- _TASK REQUIREMENTS_: From first line to last, copy the listing exactly and omit its pictures.
[Opening MATERIAL PROVIDED section]
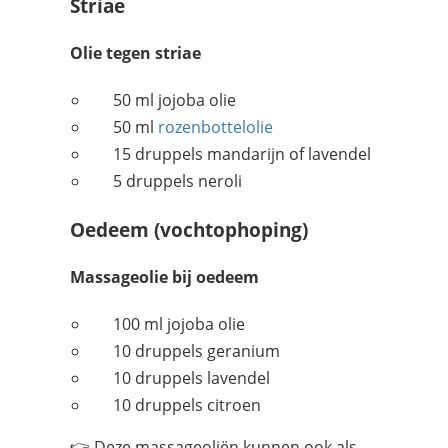
Striae
Olie tegen striae
50 ml jojoba olie
50 ml
rozenbottelolie
15 druppels mandarijn of lavendel
5 druppels neroli
Oedeem (vochtophoping)
Massageolie bij oedeem
100 ml jojoba olie
10 druppels geranium
10 druppels lavendel
10 druppels citroen
👉 Deze massageoliën kunnen ook als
[Closing MATERIAL PROVIDED section]
- _PROBLEM SOLUTION_:
Striae
Olie tegen striae
50 ml jojoba olie
50 ml
rozenbottelolie
15 druppels mandarijn of lavendel
5 druppels neroli
Oedeem (vochtophoping)
Massageolie bij oedeem
100 ml jojoba olie
10 druppels geranium
10 druppels lavendel
10 druppels citroen
👉 Deze massageoliën kunnen ook als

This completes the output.